*Given data*

+ + + + + + +

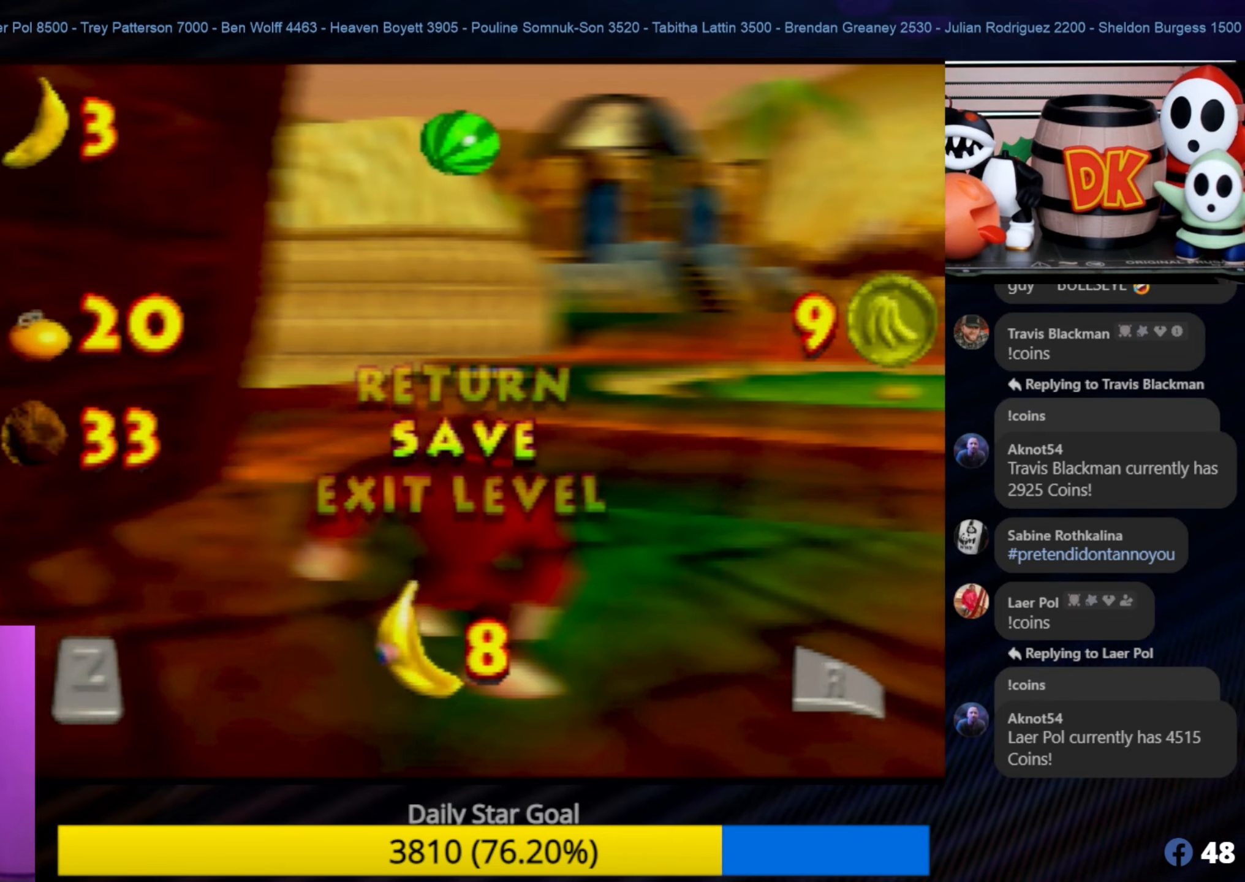
{"buttons": [], "left_stick": "up", "events": [[234, "START", "up"], [434, "left_stick", "up"]]}
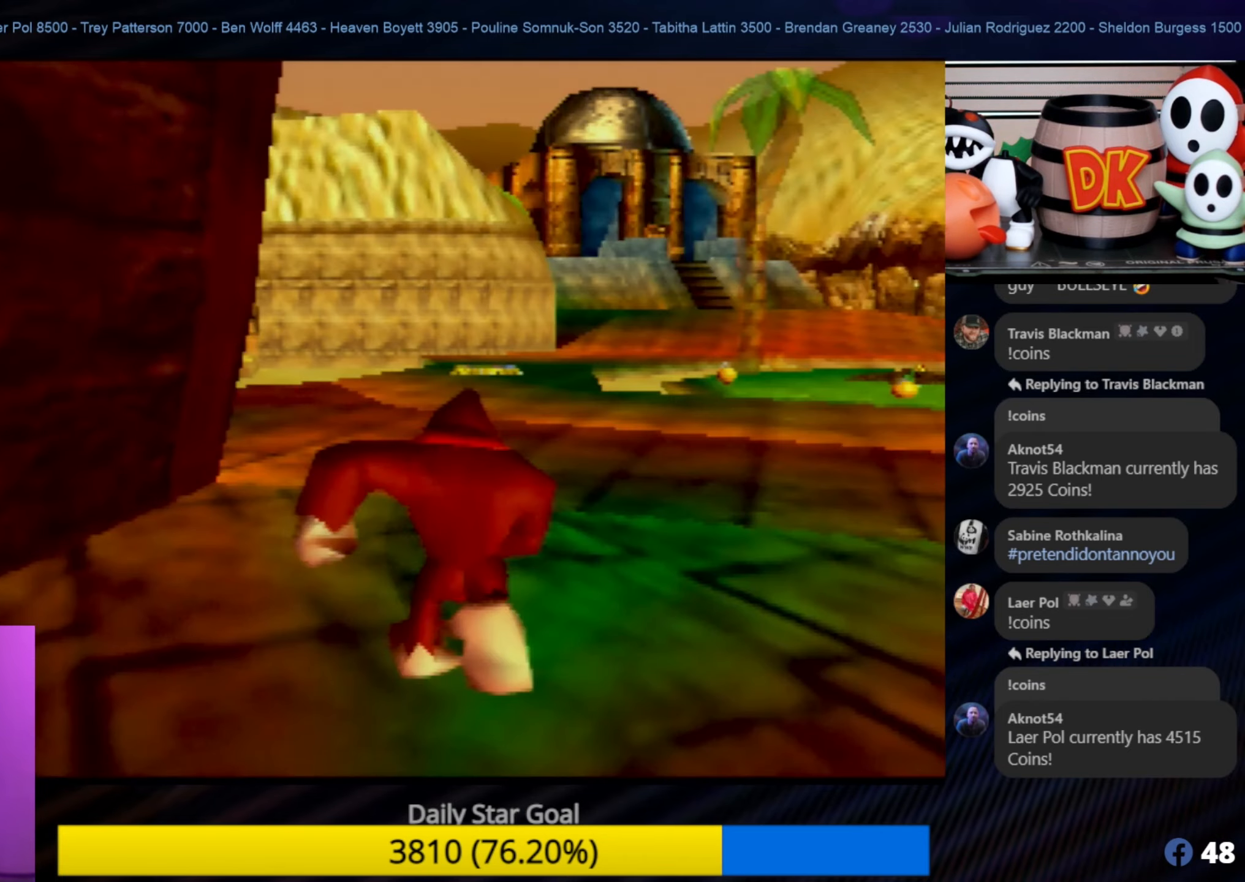
{"buttons": ["C_RIGHT"], "left_stick": "up-right", "events": [[84, "left_stick", "up-right"], [367, "C_RIGHT", "down"]]}
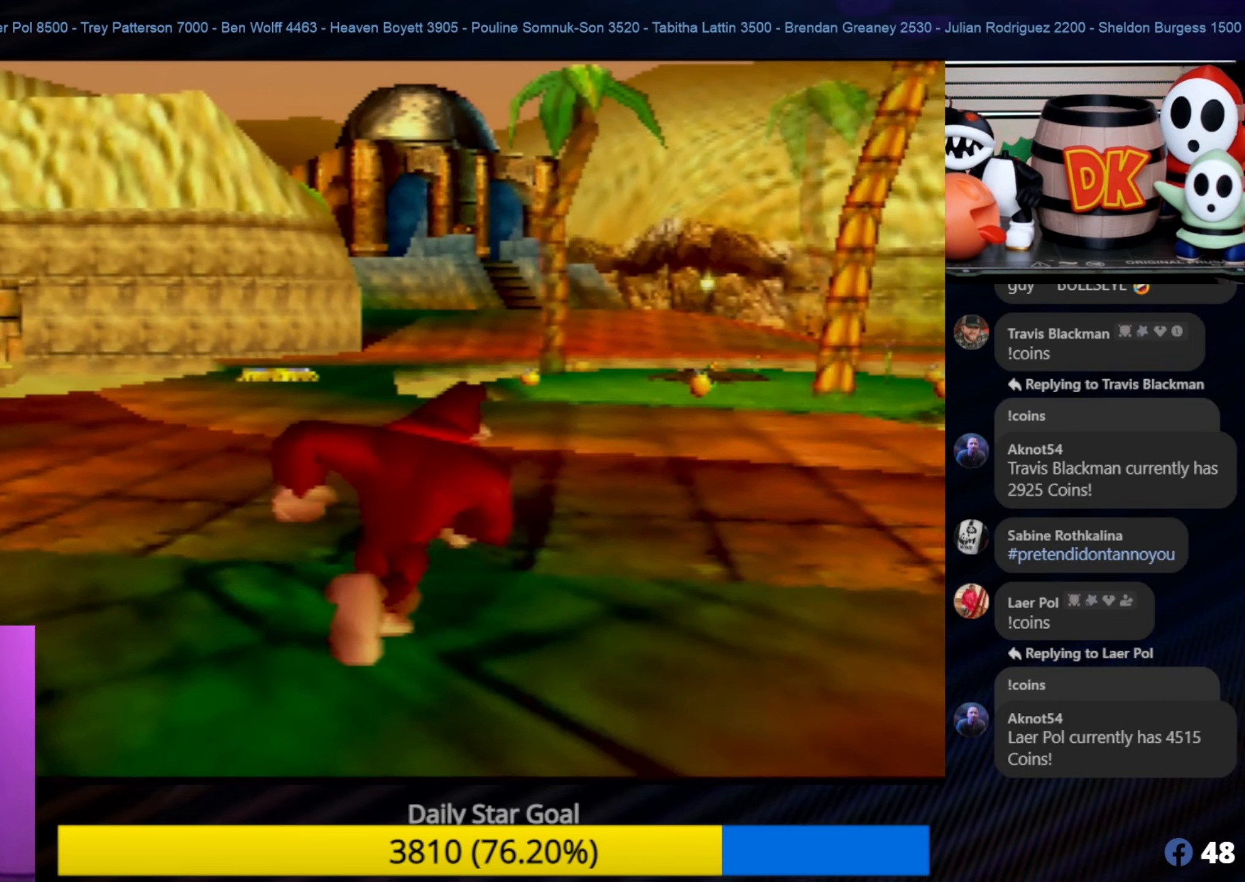
{"buttons": ["C_RIGHT"], "left_stick": "up", "events": [[50, "C_RIGHT", "up"], [84, "C_RIGHT", "down"], [84, "left_stick", "up"], [234, "C_RIGHT", "up"], [284, "C_RIGHT", "down"], [400, "C_RIGHT", "up"], [434, "C_RIGHT", "down"]]}
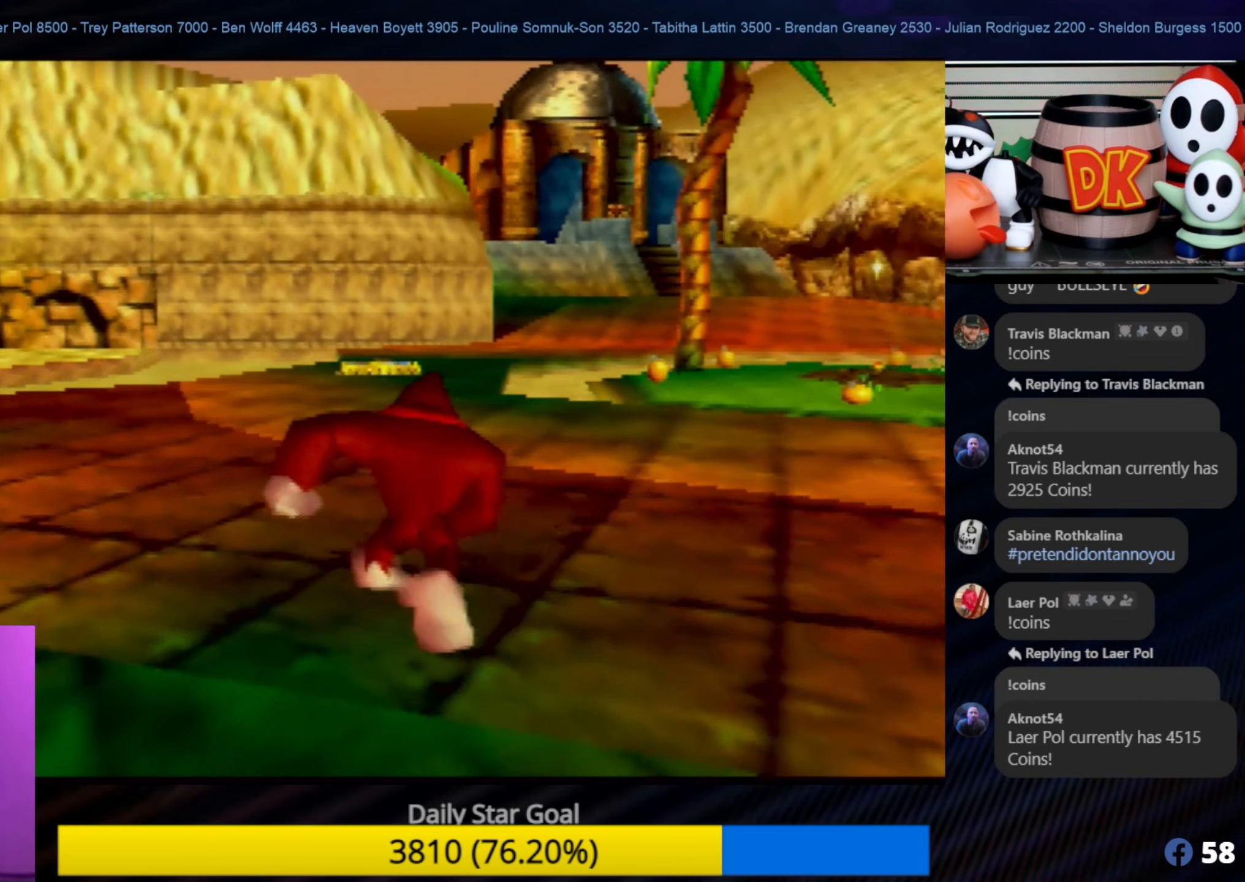
{"buttons": ["B", "Z"], "left_stick": "up", "events": [[50, "C_RIGHT", "up"], [367, "Z", "down"], [400, "B", "down"]]}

+ + + + + + +

*About this task*
Whenever the string "down" turns up in a line above, copy that line out.

*Output for this task*
{"buttons": ["C_RIGHT"], "left_stick": "up-right", "events": [[84, "left_stick", "up-right"], [367, "C_RIGHT", "down"]]}
{"buttons": ["C_RIGHT"], "left_stick": "up", "events": [[50, "C_RIGHT", "up"], [84, "C_RIGHT", "down"], [84, "left_stick", "up"], [234, "C_RIGHT", "up"], [284, "C_RIGHT", "down"], [400, "C_RIGHT", "up"], [434, "C_RIGHT", "down"]]}
{"buttons": ["B", "Z"], "left_stick": "up", "events": [[50, "C_RIGHT", "up"], [367, "Z", "down"], [400, "B", "down"]]}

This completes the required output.